No, he may be entirely innocent and blameless, but the liability or guilt of the employee is imputed to him. So your objection is not peculiarly theological; the whole Western system of justice stands against it. - Craig
That's true, but it completely ignores (or perhaps even denies) the nature of the situation.  People assume vicarious liability through their own actions or choices.  When you hire an employee to do something for you, that employee is your agent, acting on your behalf, and you have voluntarily assumed responsibility for what he does.  Vicarious liability doesn't apply if he does some action that you didn't authorize.  In various other situations, someone can, through his own actions, assume legal responsibility for another person.  But this is not at all the case with original sin.  None of us has made the choice to assume moral responsibility for the actions of Adam.  According to Craig, Adam (again the scapegoat) has taken it upon himself to thrust that responsibility onto us by assuming the role of representative for mankind and then abusing his position by sinning.  But that's not how vicarious liability works.  The person who assumes responsibility is the one who is liable.  We ordinary humans could never be vicariously liable for our ancestor's actions.  It's just not applicable to the situation.  This is either vapid reasoning or sheer intellectual dishonesty on Craig's part.

Finally, Craig notes that not all Christians adhere to the doctrine of original sin.  So it is possible to deny it, and still be a Christian.  That may be a good move on his part, if he doesn't want to deter someone from becoming a Christian because of this absurd doctrine.  But it still doesn't help to answer Omar's questions.  It simply offers an escape clause.

It is rather surprising to hear such a weak response from WL Craig to something at the center of the Christian belief system.  He is a premier philosopher and apologist for the faith, after all.  I expected better from him.  But to my knowledge, no Christian has any answers that are more satisfying than Craig's.  I guess this just goes to show that there is no logic to the dogma.  Christians just have to swallow it, no matter how absurd it is.


  1. I think the concept comes out of more traditional societies where interdependencies and beholdeness to ancestors and environment are more acknowledged.
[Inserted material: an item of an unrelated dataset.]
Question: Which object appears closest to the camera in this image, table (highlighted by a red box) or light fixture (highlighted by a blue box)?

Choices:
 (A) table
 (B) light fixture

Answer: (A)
In a society - eg - where almost everything about a person - identity, staus, profession, even with whom you mate - is preset pretty much from birth by your parents' professions, social roles, etc - then that makes more sense.... Less so for a modern developed-world person with a sense of and a belief in a "self-constructed" identity ... if you get what I mean

    1. That may be the case for professional identity and status, but with regard to holding someone accountable for the sins of another, it has always been part of our inborn sense of fairness that we shouldn't do that. This is acknowledged in the bible: Ezekiel 18:20.
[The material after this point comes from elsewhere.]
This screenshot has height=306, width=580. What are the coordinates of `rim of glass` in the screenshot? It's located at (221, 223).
      By inborn, I mean it's not learned from society, like many moral rules are. Even little children have this sense of fairness.
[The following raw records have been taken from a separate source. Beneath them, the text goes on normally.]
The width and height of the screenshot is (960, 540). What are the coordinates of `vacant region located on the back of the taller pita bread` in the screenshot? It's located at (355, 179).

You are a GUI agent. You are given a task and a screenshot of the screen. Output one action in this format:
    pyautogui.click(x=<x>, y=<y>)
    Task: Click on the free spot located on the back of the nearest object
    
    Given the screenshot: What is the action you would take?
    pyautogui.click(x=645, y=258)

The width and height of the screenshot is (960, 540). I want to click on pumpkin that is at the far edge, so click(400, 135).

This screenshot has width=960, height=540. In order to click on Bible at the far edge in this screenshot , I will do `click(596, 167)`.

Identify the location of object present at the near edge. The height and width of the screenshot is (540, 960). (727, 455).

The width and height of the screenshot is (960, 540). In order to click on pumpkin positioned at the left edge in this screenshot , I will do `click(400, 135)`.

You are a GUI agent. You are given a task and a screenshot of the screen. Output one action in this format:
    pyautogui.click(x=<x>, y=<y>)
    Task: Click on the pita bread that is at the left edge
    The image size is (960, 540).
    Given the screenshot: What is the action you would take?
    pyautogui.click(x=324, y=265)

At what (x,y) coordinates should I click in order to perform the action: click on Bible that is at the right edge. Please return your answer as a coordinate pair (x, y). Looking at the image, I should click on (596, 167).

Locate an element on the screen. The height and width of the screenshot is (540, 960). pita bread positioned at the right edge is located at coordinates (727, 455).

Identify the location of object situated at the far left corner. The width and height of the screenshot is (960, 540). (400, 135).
    2. "...holding someone accountable for the sins of another, it has always been part of our inborn sense of fairness that we shouldn't do that."

      Maybe not - a counter example is the prevalence of feuds and vendettas. Person of clan A hurts a person from clan B, so retribution is taken out on some member of clan A, even if he wasn't the person that did the original harm.

    3. That's true. It's the in-group/out-group thing. My statement applies at least within the in-group. For transgressions committed by someone who is not in the in-group, any member of his clan might serve as a proxy.